O programa do PS assemelha-se a um gigantesco ataque de
amnésia sobre o que se passou no país nos últimos vinte anos.
Em 1995, iniciou-se a produção da AutoEuropa, o último (!)
grande investimento produtivo e exportador, ano em que as contas externas
estavam equilibradas e em que a dívida externa era negligenciável, inferior a
8% do PIB. A AutoEuropa também pode ser encarada como a última grande resposta
nacional ao desafio da globalização, em particular à concorrência dos países do
Leste Europeu, quando Portugal era um dos países para quem este desafio era
mais delicado.
A partir de Outubro desse ano, com a vitória de Guterres,
houve uma clara mudança de “modelo” económico. O desafio da globalização passou
a ser olimpicamente ignorado e a economia virou-se completamente sobre si
própria. O bónus da descida das taxas de juro foi desbaratado, sobreaquecendo a
economia e destruindo competitividade, criando uma prosperidade totalmente
fictícia no sector não transaccionável, em particular na construção e na banca,
e esmagando as condições de sobrevivência do sector transaccionável.
Os resultados de tão desastrada política não se fizeram
esperar. O país passou a ter défices externos gigantescos, acumulou uma dívida
externa que chegou a exceder os 110% do PIB, a economia praticamente estagnou e
o desemprego começou a subir.
À fragilidade desta situação, claramente ampliada por
Sócrates, veio juntar-se uma gestão irresponsável da crise do euro, que obrigou
ao pedido de ajuda à troika, adiado
muito para lá do que o bom senso obrigaria.
Como é evidente, um dos objectivos da troika era o de que a economia passasse por profundas reformas que,
em particular, corrigisse o seu foco, que deveria passar a estar no sector
transaccionável e não no sector não transaccionável. Apesar de todos os seus
reveses, este foi claramente o maior sucesso do programa de ajustamento, que
aumentou o peso das exportações no PIB para um máximo histórico, acima de 40%
do PIB.
O que nos revela o programa do PS? Que os socialistas não só
não estão arrependidos dos erros do passado, como se preparam para repetir tudo
de novo, não se sabendo ainda se também estão a pensar em pedir novo resgate
internacional.
Como primeira medida para relançar a economia, pretende-se
aumentar o rendimento disponível das famílias (pp. 11-12), reduzindo impostos,
aumentando salários na função pública e baixando a TSU paga pelos
trabalhadores. Basicamente, trata-se de expandir a procura e a produção de bens
não transaccionáveis, ignorando os erros das duas últimas décadas. Esta redução
da TSU é particularmente irresponsável, porque é equivalente a dizer “gaste já
a sua reforma e depois viva do ar”. Considero que esta redução deve ser
facultativa, porque haverá muita gente sensata que a quererá poupar (imagina-se
já bancos a criarem contas especiais para facilitar isso), do qual resultaria
um aumento do défice público, sem qualquer estímulo da procura, um absurdo.

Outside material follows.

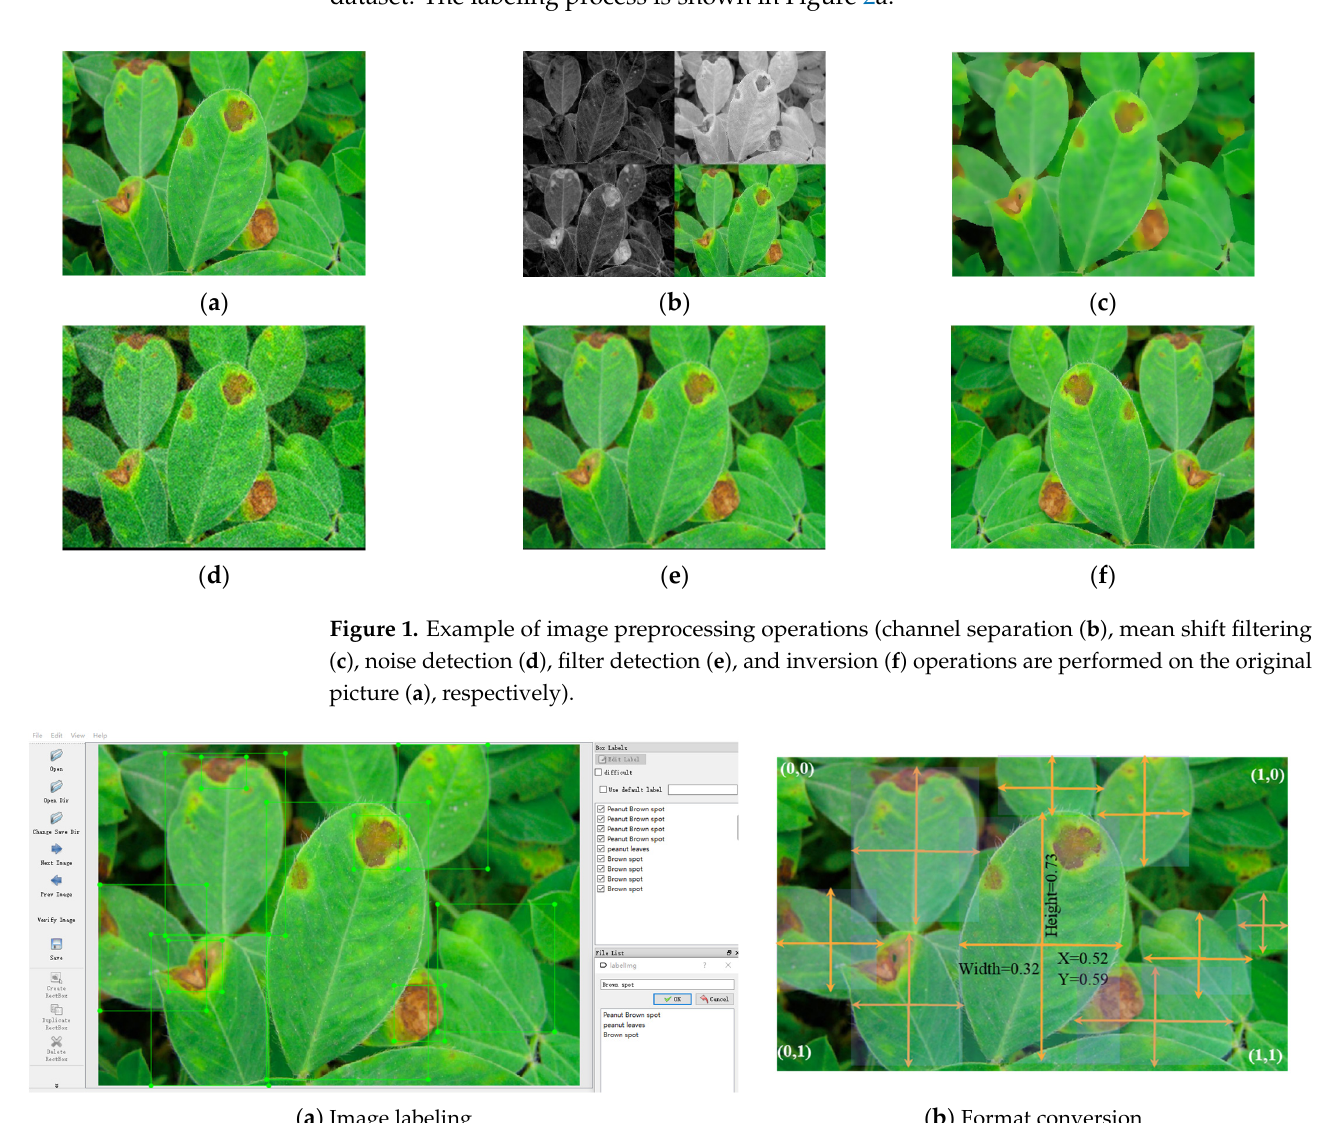
Figure 2. Example of image labeling ( a ) and format conversion ( b ).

As promessas de subida do salário mínimo, numa altura em que
o desemprego está tão elevado, parecem claramente prematuras e com claro risco
de fazer voltar os défices externos, que tanto esforço nos custou a eliminar.
No mercado de trabalho, recuou-se na proposta de um novo
tipo de contrato, preferindo-se apostar em mais fiscalização dos falsos recibos
verdes (pp. 15-16). Não se contesta a necessidade de desincentivar a
precaridade laboral, mas atacar as formas de escapar à rigidez dos actuais
contratos de trabalho, sem proporcionar uma alternativa minimamente aliciante
às empresas, pode bem vir a traduzir-se na destruição de postos de trabalho.

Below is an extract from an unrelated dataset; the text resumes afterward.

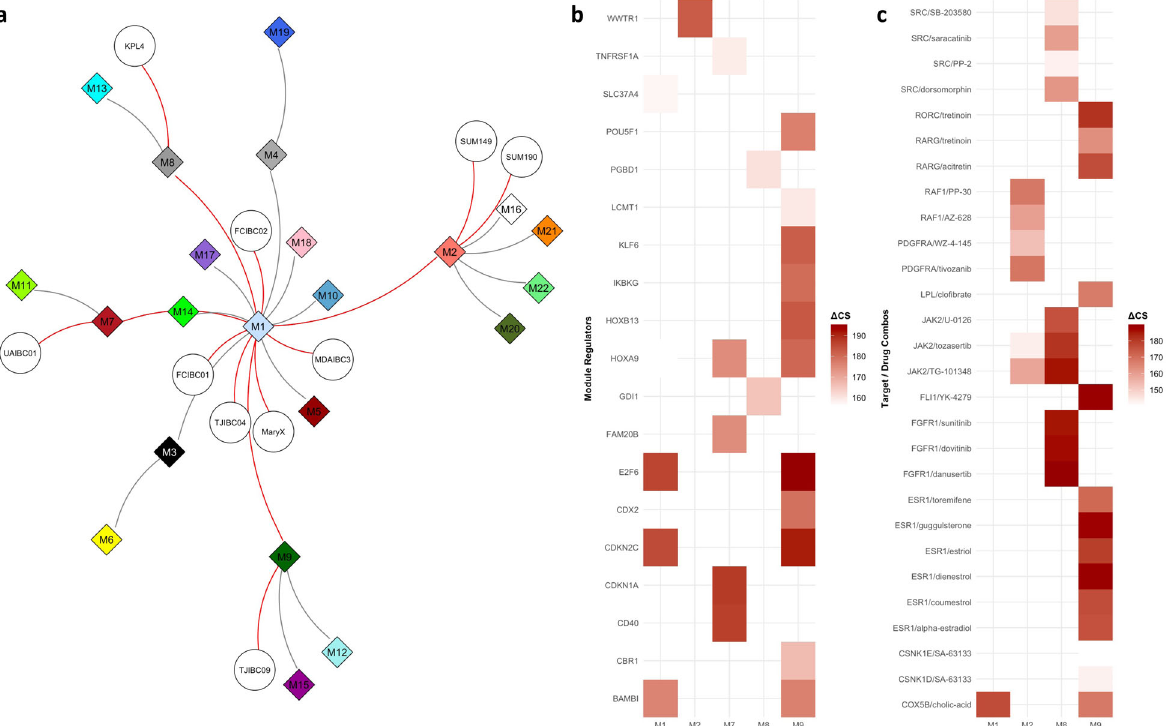
Fig. 3 Identi fi cation of co-expression cluster regulators and antagonizing chemical compounds. a Network diagram showing the minimal set of edges that connect all co-expression modules and cell lines and that were identi fi ed using a minimal spanning tree analysis performed on the binary adjacency matrix representing the full set of interactions between all modules and all cell lines. Co-expression modules and cell lines are indicated respectively as diamonds labeled by module number (i.e., M1 to M22) and circles labeled by cell line name. The edges connecting all cell lines through a minimal set of co-expression modules are indicated in red. b Results identifying upstream regulators (Y-axis) for each of the fi ve co-expression modules that connect all IBC cell lines (X-axis) are shown in heatmap format. At the intersection between rows and columns, cells are color-coded as shown in the legend only when the difference between the co-expression module speci fi c connectivity Scores (CSs) for overexpression and knockdown of the respective genes exceeds 150 (i.e., at least 75 upon overexpression and at most -75 upon knockdown). c Results identifying target/drug combinations (Y-axis) for each of the fi ve co-expression modules that connect all IBC cell lines (X-axis) are shown in heatmap format. At the intersection between rows and columns, cells are color-coded as shown in the legend only when the difference between the co-expression module speci fi c CSs for overexpression of the drug target and drug treatment exceeds 150 (i.e., at least 75 upon overexpression of the target and at most − 75 upon Fig. 5a. This reveals that expression levels MAX (i.e., the primary interaction partner of MYC; P = 0.099) and MLX (i.e., MAX-like protein, another dimerization partner of MYC; P = 0.053) were positively correlated with MYC, whereas a negative correlation was reported for MXD3 (i.e., MYC competitive MAX dimerization partner; P = 0.001). These relationships were recapitulated in a series of 146 samples from patients with IBC (i.e., correlation P values for MAX: P = 0.005, MLX: P < 0.001 and MXD3: P = 0.027; Fig. 5b). In addition, an inverse relation between MYC and MYCN (i.e., another member of the family of MYC transcription factors)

No plano orçamental esperam-se vários milagres, quer nos
défices, quer na dívida, que é quase certo que não acontecerão, o que poderá
deixar o país em sérias dificuldades de financiamento, em particular se se
tornar cada vez mais claro que a Grécia sairá do euro e que Portugal passará a
ser o elo mais fraco seguinte. É justamente a fragilidade da crise da zona do
euro que torna este o pior momento para fazer experiências a contar com o ovo
nas entranhas da galinha.
Em resumo, este é um programa eleitoral que repete os piores
erros das duas últimas décadas, em que se pretende crescer com base na procura
interna, inchada por estímulos orçamentais, para os quais não há margem. A
experiência já mostrou que uma economia fechada sobre si própria não é a
solução, sobretudo num mundo em que, quer queiramos quer não, a globalização
permanece um desafio muito difícil para nós.